- [작업 항목]: "###### Levítico 11:39" 부분이 있는 줄부터 시작해 "毛钱。所以当时要怎么认识陌生人呢？ - 2022.03.08" 부분이 있는 줄에서 멈추고, 양 끝 줄을 포함한 그 사이 줄들을 그대로 옮겨 적으세요.

- [처리할 데이터]:
★ ★ ★ ★ ★ ★ ★

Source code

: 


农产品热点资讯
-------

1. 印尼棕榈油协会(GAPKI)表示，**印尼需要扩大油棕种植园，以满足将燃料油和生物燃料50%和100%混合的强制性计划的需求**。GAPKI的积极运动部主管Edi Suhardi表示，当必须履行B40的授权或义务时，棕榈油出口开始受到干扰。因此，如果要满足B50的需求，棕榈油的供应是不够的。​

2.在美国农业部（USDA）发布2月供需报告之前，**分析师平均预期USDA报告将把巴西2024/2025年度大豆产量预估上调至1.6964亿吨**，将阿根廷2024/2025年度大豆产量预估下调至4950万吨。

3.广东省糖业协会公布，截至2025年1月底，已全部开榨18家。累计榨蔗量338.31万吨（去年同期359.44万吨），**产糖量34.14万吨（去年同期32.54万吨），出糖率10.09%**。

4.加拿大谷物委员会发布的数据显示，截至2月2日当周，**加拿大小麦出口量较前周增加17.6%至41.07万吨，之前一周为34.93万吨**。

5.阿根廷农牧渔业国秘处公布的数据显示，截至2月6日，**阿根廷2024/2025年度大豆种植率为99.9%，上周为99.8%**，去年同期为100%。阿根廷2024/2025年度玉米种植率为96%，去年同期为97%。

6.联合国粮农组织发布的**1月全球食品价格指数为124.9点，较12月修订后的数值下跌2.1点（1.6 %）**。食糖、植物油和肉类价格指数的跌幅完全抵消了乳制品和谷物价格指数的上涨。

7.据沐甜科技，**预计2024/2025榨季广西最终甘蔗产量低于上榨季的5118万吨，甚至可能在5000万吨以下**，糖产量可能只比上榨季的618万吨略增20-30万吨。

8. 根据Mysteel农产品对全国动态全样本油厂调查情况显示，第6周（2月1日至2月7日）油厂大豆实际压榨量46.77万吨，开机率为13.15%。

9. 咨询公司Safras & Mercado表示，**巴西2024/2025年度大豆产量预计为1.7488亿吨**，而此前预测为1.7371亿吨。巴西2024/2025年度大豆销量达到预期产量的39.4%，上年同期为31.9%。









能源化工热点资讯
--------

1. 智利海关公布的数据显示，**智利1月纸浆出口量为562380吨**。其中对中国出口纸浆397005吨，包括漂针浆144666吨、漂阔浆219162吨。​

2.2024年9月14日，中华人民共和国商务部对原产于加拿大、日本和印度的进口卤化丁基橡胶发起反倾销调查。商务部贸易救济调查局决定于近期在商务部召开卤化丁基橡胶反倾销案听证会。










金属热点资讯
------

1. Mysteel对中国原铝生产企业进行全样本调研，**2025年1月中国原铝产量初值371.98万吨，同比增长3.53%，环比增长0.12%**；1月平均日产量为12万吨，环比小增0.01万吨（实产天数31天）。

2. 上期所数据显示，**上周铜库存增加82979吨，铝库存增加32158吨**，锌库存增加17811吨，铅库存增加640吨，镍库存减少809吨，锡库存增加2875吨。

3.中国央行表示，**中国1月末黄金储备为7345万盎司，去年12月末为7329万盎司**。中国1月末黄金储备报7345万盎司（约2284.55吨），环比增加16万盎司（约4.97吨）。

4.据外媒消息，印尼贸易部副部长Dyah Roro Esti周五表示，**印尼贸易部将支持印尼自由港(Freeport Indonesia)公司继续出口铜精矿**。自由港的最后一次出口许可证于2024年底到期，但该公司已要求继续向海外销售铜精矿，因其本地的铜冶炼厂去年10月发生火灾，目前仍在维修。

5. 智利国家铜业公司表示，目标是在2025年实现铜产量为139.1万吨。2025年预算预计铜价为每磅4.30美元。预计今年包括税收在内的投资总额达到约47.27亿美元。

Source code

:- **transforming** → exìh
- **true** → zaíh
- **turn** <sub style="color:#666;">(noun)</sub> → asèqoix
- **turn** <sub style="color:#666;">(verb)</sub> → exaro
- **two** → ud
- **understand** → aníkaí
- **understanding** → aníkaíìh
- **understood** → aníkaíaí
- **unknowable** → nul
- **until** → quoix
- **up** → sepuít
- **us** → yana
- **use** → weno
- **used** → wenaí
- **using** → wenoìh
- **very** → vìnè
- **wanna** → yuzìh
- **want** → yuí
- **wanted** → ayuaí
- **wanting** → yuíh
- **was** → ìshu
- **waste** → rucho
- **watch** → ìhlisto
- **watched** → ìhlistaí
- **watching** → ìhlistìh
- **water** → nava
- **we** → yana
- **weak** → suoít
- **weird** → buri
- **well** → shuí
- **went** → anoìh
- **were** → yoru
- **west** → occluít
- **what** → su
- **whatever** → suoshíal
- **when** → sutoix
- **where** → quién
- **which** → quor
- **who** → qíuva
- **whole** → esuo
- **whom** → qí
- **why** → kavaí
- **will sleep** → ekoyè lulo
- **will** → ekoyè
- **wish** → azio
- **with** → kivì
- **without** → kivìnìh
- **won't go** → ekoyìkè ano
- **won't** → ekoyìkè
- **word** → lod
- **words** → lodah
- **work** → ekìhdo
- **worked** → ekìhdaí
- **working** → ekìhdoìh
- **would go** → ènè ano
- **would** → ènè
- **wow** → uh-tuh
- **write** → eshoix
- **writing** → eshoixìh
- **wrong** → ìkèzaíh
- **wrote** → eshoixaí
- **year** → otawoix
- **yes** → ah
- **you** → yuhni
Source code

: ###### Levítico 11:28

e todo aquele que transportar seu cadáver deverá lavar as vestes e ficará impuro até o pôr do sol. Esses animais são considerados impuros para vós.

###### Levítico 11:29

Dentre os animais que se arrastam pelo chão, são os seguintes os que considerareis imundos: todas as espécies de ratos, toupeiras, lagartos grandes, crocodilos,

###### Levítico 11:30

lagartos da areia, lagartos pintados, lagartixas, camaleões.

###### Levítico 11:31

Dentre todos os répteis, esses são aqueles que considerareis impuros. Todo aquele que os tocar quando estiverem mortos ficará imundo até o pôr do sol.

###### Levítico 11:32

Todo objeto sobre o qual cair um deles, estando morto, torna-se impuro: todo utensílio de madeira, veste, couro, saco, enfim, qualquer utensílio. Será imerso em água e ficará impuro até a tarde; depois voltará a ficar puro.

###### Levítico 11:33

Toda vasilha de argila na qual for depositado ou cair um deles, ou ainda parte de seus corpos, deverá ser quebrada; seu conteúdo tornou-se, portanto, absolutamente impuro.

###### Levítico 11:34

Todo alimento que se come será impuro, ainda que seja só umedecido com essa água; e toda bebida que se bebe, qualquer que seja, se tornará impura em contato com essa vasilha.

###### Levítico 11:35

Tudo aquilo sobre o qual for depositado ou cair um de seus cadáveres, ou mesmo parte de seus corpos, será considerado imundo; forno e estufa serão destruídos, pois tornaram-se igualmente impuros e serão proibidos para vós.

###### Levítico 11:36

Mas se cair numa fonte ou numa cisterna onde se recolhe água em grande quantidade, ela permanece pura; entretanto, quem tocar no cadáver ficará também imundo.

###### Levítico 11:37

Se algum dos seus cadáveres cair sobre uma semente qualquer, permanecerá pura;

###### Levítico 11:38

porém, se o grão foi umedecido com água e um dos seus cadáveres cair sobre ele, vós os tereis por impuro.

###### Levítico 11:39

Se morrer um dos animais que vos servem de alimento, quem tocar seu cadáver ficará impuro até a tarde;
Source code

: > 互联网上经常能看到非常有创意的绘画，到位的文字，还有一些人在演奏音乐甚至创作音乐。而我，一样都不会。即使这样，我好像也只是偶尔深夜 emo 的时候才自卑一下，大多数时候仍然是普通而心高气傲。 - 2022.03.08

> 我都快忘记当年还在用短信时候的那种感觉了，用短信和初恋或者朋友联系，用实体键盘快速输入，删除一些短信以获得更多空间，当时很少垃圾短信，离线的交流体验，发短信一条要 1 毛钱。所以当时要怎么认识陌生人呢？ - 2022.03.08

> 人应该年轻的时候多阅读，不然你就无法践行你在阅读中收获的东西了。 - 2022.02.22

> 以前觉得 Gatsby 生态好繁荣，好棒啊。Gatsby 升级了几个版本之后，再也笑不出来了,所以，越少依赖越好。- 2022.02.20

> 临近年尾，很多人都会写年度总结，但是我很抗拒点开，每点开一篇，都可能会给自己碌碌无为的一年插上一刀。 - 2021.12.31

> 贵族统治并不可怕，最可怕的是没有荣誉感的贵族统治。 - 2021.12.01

★ ★ ★ ★ ★ ★ ★

- [작업 답변]:
###### Levítico 11:39

Se morrer um dos animais que vos servem de alimento, quem tocar seu cadáver ficará impuro até a tarde;
Source code

: > 互联网上经常能看到非常有创意的绘画，到位的文字，还有一些人在演奏音乐甚至创作音乐。而我，一样都不会。即使这样，我好像也只是偶尔深夜 emo 的时候才自卑一下，大多数时候仍然是普通而心高气傲。 - 2022.03.08

> 我都快忘记当年还在用短信时候的那种感觉了，用短信和初恋或者朋友联系，用实体键盘快速输入，删除一些短信以获得更多空间，当时很少垃圾短信，离线的交流体验，发短信一条要 1 毛钱。所以当时要怎么认识陌生人呢？ - 2022.03.08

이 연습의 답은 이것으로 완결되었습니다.